## What the task asks
Going from the top of the data below, give again each line through the one containing "photomicrograph reveals staining", both ends kept.

Segment Start: Records for this exercise

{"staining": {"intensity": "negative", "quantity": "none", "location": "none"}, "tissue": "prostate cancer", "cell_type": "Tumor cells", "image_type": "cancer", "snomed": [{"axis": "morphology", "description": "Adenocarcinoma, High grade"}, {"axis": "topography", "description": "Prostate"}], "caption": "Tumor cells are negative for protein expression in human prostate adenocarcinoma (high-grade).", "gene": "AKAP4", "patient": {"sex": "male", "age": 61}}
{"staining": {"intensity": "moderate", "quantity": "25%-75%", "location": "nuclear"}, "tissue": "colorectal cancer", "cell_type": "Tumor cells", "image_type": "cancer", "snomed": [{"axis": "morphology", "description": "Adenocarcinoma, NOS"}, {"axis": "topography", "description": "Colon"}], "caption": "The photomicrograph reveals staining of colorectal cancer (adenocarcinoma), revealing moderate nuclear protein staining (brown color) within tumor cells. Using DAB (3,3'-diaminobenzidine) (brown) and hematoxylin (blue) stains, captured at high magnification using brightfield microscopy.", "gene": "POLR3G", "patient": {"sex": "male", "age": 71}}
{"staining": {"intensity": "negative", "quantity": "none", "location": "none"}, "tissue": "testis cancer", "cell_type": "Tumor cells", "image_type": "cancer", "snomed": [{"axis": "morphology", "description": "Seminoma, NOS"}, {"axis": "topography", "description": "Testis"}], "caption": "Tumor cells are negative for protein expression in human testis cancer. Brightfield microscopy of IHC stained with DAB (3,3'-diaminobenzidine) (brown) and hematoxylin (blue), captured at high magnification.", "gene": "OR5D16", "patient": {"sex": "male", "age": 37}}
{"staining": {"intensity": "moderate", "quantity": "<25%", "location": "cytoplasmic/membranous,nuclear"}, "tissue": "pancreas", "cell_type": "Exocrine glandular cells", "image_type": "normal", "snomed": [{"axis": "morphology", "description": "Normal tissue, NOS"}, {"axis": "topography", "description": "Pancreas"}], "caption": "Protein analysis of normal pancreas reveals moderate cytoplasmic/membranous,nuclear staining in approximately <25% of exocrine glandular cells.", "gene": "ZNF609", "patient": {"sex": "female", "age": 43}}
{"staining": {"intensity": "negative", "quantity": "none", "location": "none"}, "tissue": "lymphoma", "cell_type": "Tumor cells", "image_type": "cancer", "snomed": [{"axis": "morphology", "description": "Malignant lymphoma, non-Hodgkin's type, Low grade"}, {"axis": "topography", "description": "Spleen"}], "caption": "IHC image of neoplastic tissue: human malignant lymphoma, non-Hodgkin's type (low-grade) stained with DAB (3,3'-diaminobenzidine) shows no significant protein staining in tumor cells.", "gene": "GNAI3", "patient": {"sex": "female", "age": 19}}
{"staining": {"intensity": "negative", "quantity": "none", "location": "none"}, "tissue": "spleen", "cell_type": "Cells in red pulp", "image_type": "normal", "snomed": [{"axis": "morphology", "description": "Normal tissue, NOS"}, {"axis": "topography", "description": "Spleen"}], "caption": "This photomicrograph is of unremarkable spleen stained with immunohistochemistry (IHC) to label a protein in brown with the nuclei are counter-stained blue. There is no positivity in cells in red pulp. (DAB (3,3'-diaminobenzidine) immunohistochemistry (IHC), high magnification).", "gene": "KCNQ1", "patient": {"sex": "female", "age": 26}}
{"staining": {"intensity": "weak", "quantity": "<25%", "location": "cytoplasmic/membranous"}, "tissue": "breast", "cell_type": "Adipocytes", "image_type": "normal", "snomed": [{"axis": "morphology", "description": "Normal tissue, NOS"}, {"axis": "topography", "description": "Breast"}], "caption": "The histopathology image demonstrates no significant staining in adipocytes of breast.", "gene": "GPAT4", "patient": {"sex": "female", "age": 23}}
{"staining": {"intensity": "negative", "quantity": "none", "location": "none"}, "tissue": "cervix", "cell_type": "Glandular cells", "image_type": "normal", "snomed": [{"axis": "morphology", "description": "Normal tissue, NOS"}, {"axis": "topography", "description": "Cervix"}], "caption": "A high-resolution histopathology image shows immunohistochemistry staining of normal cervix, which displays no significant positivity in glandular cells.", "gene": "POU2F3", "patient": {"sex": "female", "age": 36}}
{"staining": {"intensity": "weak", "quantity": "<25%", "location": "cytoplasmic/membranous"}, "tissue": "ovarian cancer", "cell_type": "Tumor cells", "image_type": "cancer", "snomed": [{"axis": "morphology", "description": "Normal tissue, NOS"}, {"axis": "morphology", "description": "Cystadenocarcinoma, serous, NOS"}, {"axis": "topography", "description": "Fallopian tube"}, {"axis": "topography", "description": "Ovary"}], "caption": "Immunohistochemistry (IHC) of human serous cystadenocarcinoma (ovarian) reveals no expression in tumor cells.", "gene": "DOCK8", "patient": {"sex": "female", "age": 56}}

Segment End: Records for this exercise

## Response area
{"staining": {"intensity": "negative", "quantity": "none", "location": "none"}, "tissue": "prostate cancer", "cell_type": "Tumor cells", "image_type": "cancer", "snomed": [{"axis": "morphology", "description": "Adenocarcinoma, High grade"}, {"axis": "topography", "description": "Prostate"}], "caption": "Tumor cells are negative for protein expression in human prostate adenocarcinoma (high-grade).", "gene": "AKAP4", "patient": {"sex": "male", "age": 61}}
{"staining": {"intensity": "moderate", "quantity": "25%-75%", "location": "nuclear"}, "tissue": "colorectal cancer", "cell_type": "Tumor cells", "image_type": "cancer", "snomed": [{"axis": "morphology", "description": "Adenocarcinoma, NOS"}, {"axis": "topography", "description": "Colon"}], "caption": "The photomicrograph reveals staining of colorectal cancer (adenocarcinoma), revealing moderate nuclear protein staining (brown color) within tumor cells. Using DAB (3,3'-diaminobenzidine) (brown) and hematoxylin (blue) stains, captured at high magnification using brightfield microscopy.", "gene": "POLR3G", "patient": {"sex": "male", "age": 71}}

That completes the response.